I guess because I am a process geek and someone that actually does care about policies that is why I tend to hold the views that I do. I also care about how those policies jibe with reality and the many imperfect ways the two have to meet. For example, one of the main reasons Dippers love the Lib Tory same old story to this day is how Chretien/Martin tilted fiscally hard right in the 90s, yet they forget that initially they didn't but after that first budget saw that we could be heading where Greece ended up a couple of decades later and at the mercy of the IMF, so they chose to try and deal with it themselves thereby saving more than would be if the IMF took an active hand. I forgave them this because I understood this was a reaction to ugly reality versus what may have been the preferred principles/policies in this regard and what was promised in the "Red Book". Sure, they also didn't do other things, but for me if you cannot accept that reality was a real driver in what happened there, and unlike so many others Martin and Chretien actually made it work and truly strengthened our fiscal and economic situation to the point we were able to weather the 2008 fiscal meltdown even after 2 years of Harper fiscal insanity, how again can you argue the two are the same and therefore both equally evil?

I do not ask for perfection from politicians, nor even perfect honesty, since I know they as we are all humans I know that is an impossible premise to expect to be met. What I do want to see is a reasonable basis for belief in competency in running a national government, a general policy direction I can live with (of course I would always prefer one that matches my own views, but I am pragmatist enough to accept that is not always going to happen, so I have to set my bar to what I can live with aka accept as reasonable given the context of the day) and decent ethics and no overt corruption being seen as acceptable, and what corruption does come to show tends to stay in the money side and not too large, as I have noted repeatedly there are various levels for corruption and the least dangerous is petty (in context) thievery, and far worse is theft of rights, laws, and such as the Harper Government has been doing for a decade now..

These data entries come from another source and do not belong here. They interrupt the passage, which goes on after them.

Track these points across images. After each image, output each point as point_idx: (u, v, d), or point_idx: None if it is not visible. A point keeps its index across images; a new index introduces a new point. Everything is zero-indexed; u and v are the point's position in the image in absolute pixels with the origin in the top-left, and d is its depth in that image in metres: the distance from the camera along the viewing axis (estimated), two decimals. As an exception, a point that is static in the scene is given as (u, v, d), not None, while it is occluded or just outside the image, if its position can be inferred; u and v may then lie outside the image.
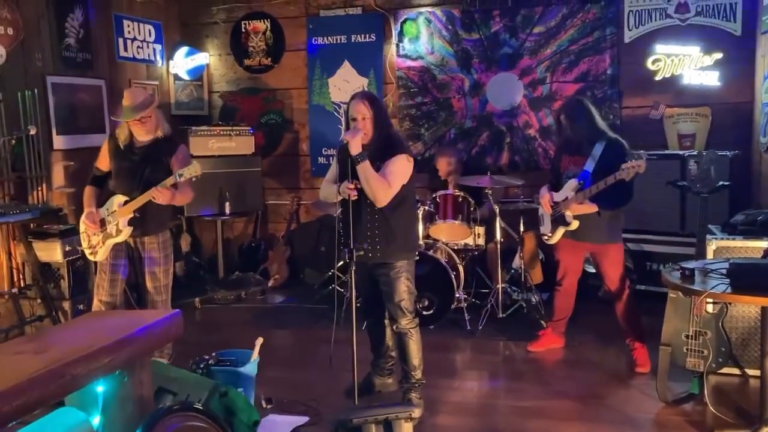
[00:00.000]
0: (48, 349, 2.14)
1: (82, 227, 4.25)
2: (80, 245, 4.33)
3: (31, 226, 4.86)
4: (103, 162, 4.23)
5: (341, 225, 3.57)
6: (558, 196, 4.28)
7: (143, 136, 4.11)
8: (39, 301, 4.76)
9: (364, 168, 3.40)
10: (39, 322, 4.68)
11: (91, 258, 4.25)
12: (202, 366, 3.52)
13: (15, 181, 4.94)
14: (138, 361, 2.41)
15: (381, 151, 3.50)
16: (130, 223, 4.06)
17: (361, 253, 3.45)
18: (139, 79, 6.43)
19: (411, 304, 3.63)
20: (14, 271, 4.90)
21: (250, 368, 3.59)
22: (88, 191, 4.25)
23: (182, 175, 3.93)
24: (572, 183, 4.17)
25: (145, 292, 4.24)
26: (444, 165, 5.63)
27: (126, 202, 4.05)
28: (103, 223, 4.11)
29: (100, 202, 4.19)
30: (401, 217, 3.57)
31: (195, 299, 5.80)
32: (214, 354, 3.67)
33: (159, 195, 3.94)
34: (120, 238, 4.09)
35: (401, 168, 3.49)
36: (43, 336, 2.94)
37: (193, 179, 4.00)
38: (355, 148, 3.40)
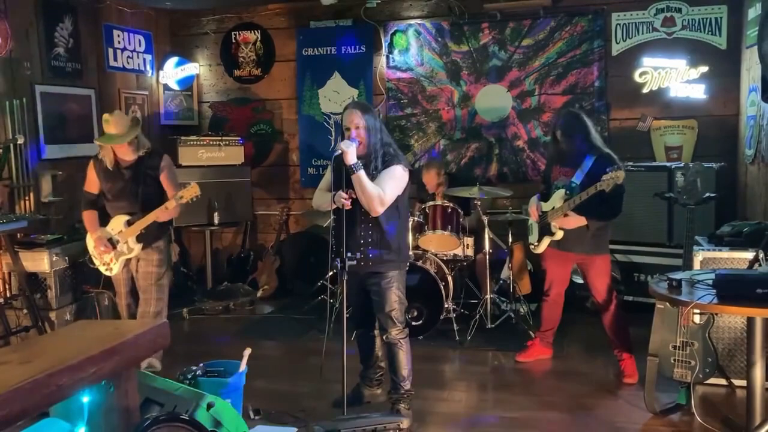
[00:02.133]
0: (33, 359, 2.12)
1: (90, 247, 4.46)
2: (92, 264, 4.55)
3: (18, 235, 4.83)
4: (93, 185, 4.40)
5: (334, 235, 3.57)
6: (545, 206, 4.31)
7: (129, 156, 4.30)
8: (25, 311, 4.72)
9: (359, 178, 3.40)
10: (25, 333, 4.63)
11: (107, 273, 4.49)
12: (189, 377, 3.50)
13: (1, 191, 4.90)
14: (124, 372, 2.38)
15: (377, 161, 3.51)
16: (138, 239, 4.32)
17: (353, 263, 3.45)
18: (129, 89, 6.43)
19: (401, 314, 3.63)
20: (0, 281, 4.86)
21: (238, 379, 3.57)
22: (89, 215, 4.42)
23: (182, 197, 4.18)
24: (559, 193, 4.20)
25: (148, 292, 4.43)
26: (430, 178, 5.62)
27: (129, 222, 4.29)
28: (111, 242, 4.34)
29: (101, 222, 4.41)
30: (395, 227, 3.57)
31: (183, 310, 5.77)
32: (201, 365, 3.64)
33: (163, 215, 4.22)
34: (133, 254, 4.36)
35: (397, 178, 3.50)
36: (28, 346, 2.92)
37: (192, 200, 4.25)
38: (350, 158, 3.40)
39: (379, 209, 3.44)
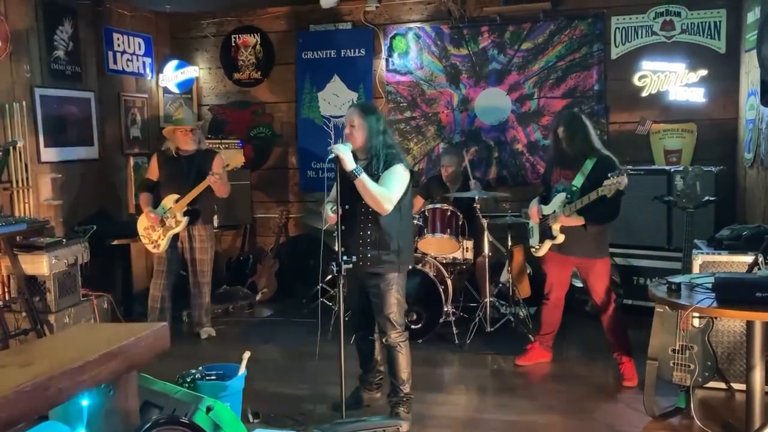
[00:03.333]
0: (33, 362, 2.12)
1: (141, 228, 5.12)
2: (142, 241, 5.18)
3: (18, 238, 4.81)
4: (153, 173, 5.16)
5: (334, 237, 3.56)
6: (546, 210, 4.31)
7: (189, 146, 5.05)
8: (24, 314, 4.71)
9: (362, 181, 3.39)
10: (24, 336, 4.62)
11: (154, 251, 5.11)
12: (188, 380, 3.49)
13: (1, 194, 4.90)
14: (124, 375, 2.38)
15: (378, 162, 3.51)
16: (185, 214, 4.99)
17: (350, 266, 3.42)
18: (129, 92, 6.43)
19: (400, 317, 3.63)
20: (-1, 284, 4.86)
21: (238, 382, 3.56)
22: (144, 196, 5.14)
23: (228, 164, 4.90)
24: (560, 197, 4.20)
25: (194, 275, 5.17)
26: (451, 168, 5.60)
27: (178, 200, 4.95)
28: (161, 220, 5.00)
29: (154, 205, 5.08)
30: (396, 228, 3.57)
31: (182, 313, 5.75)
32: (200, 368, 3.64)
33: (212, 180, 4.84)
34: (179, 229, 5.01)
35: (399, 177, 3.50)
36: (28, 349, 2.92)
37: (237, 168, 5.08)
38: (348, 164, 3.38)
39: (388, 207, 3.44)
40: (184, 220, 5.00)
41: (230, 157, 4.99)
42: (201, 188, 4.90)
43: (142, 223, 5.11)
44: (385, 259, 3.55)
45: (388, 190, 3.43)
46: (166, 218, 5.00)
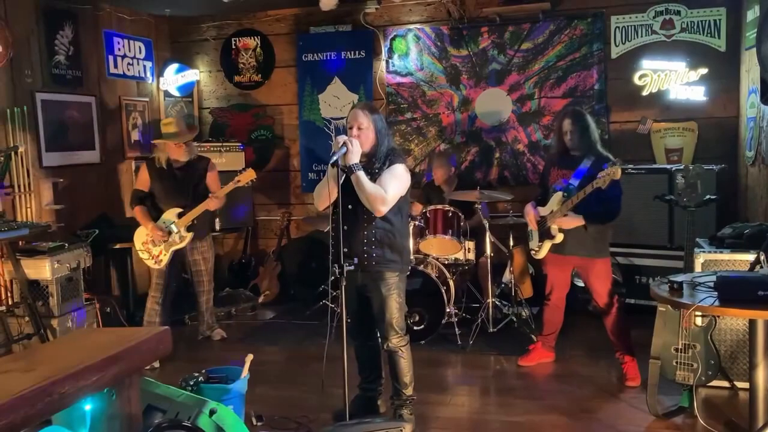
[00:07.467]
0: (36, 367, 2.12)
1: (138, 242, 4.94)
2: (140, 256, 5.00)
3: (20, 243, 4.82)
4: (144, 184, 4.95)
5: (333, 237, 3.53)
6: (544, 211, 4.31)
7: (182, 157, 4.88)
8: (27, 319, 4.71)
9: (359, 177, 3.34)
10: (27, 341, 4.63)
11: (155, 267, 4.92)
12: (191, 383, 3.49)
13: (3, 198, 4.91)
14: (126, 379, 2.38)
15: (380, 162, 3.47)
16: (189, 229, 4.87)
17: (351, 268, 3.39)
18: (130, 96, 6.44)
19: (402, 321, 3.59)
20: (2, 289, 4.86)
21: (240, 385, 3.57)
22: (140, 210, 4.92)
23: (239, 180, 4.76)
24: (557, 196, 4.20)
25: (200, 285, 5.12)
26: (440, 172, 5.63)
27: (181, 214, 4.82)
28: (168, 229, 4.84)
29: (153, 218, 4.90)
30: (397, 228, 3.54)
31: (185, 316, 5.76)
32: (203, 371, 3.64)
33: (213, 203, 4.79)
34: (183, 244, 4.88)
35: (400, 177, 3.46)
36: (31, 354, 2.92)
37: (248, 184, 4.87)
38: (353, 157, 3.32)
39: (382, 209, 3.38)
40: (188, 235, 4.87)
41: (242, 174, 4.78)
42: (202, 208, 4.82)
43: (140, 237, 4.96)
44: (389, 259, 3.50)
45: (385, 191, 3.38)
46: (172, 230, 4.85)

Harper was the only time where I placed personalities as the most important concern in his case because of how dangerous his policy ideas and beliefs were combined with his clear preference towards truly dictatorial governing, as is true for Straussians in general. My issues with Mulcair come down not to his personality per se, but the way I see him operating in the political realm, the level of duplicity I see in his behaviour, and the level of expediency driving him so much of the time. Trudeau on the personality level doesn't actually do much for me, but overall on the policy front I am far more comfortable there, AND his is a party with the institutional experience and knowledge and history best suited to come in and salvage what pitiful remnants of our decades and generations worked on/established government prior to the rise of Harper the Destroyer and Salter of the Scorched Earth.

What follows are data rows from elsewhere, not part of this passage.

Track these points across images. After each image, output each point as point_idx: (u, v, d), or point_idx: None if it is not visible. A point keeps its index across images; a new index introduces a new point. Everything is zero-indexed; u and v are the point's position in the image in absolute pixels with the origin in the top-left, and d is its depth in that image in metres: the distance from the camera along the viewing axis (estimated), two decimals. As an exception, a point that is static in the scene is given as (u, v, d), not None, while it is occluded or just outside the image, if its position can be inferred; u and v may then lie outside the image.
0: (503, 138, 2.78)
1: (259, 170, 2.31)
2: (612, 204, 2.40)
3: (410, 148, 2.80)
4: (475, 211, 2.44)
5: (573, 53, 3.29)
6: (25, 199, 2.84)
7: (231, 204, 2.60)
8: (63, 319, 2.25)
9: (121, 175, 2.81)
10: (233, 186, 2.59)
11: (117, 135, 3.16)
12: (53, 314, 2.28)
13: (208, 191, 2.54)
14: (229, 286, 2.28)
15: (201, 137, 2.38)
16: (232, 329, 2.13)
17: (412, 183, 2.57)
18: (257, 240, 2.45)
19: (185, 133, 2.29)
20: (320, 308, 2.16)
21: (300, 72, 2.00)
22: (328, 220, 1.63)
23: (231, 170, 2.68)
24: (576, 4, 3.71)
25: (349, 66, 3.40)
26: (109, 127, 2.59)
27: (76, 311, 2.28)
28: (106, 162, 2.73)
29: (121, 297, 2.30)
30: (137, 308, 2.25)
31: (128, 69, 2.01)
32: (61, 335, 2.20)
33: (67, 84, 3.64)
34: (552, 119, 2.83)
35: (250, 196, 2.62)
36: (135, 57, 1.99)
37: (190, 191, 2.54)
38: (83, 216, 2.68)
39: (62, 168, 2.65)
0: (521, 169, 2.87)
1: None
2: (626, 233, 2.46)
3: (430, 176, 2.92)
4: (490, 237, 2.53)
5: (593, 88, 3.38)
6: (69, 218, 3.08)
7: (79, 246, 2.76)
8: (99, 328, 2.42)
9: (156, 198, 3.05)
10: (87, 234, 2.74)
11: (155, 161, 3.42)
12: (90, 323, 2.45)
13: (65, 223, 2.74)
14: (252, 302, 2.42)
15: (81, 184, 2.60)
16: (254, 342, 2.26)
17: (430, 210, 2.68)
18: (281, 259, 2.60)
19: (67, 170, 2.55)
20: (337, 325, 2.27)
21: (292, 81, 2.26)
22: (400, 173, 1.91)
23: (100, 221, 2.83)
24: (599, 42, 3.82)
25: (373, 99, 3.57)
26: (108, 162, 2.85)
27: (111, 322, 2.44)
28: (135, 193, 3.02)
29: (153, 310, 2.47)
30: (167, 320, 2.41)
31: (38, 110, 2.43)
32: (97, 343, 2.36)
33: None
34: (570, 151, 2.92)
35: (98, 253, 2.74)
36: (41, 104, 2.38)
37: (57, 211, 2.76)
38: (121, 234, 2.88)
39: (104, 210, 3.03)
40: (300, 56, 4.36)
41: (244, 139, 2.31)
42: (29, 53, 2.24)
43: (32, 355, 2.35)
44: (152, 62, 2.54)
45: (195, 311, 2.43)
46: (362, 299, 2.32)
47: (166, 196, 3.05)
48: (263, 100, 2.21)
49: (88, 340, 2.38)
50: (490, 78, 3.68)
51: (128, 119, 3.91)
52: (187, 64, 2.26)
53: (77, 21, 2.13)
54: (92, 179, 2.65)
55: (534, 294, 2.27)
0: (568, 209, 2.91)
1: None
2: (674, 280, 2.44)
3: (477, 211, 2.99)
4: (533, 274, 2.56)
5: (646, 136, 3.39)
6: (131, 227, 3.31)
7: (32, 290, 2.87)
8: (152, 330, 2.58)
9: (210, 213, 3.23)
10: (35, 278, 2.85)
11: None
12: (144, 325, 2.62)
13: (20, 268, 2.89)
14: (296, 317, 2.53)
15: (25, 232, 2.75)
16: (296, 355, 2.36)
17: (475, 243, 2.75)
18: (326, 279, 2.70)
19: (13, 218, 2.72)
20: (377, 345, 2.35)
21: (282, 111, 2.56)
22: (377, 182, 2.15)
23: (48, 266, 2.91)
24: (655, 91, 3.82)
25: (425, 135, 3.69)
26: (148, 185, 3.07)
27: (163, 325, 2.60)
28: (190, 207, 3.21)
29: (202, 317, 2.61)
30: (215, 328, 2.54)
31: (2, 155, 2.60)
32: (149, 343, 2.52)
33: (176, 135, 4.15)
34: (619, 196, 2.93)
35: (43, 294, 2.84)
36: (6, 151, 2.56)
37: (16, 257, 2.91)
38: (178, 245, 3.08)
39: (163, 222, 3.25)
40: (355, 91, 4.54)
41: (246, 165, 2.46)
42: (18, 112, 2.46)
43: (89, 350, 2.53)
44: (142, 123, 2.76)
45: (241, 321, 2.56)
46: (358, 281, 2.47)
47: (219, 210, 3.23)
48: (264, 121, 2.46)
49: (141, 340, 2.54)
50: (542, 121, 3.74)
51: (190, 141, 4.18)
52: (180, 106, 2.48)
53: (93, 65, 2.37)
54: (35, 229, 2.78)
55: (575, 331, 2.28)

I really wish more people cared enough about politics and basic civics to be able to care about more than base personalities, and this is one of the reasons why I feel it is a national disgrace that civics is not a mandatory course in high school at one grade level as a component of graduation, if only to protect future citizens from fraudsters selling snake oil as Harper did so well. I really do believe that one of the keys to ideological victories like his is the wider ignorance of how a political system operates by a voting public, be it from apathy or educational ignorance, ad the later I believe helped create the former for this nation.

Ah well, as you say policies and precedents live on far past personalities, which is why I fear so for our future given what the Harper government legacy in both leaves Canada with.

Owen Gray said...

Civics is a mandatory course here in Ontario, Scotian. But, based on my experience, I'd have to say it's frightening to learn how much kids don't know -- not just about personalities, but even the names of those personalities.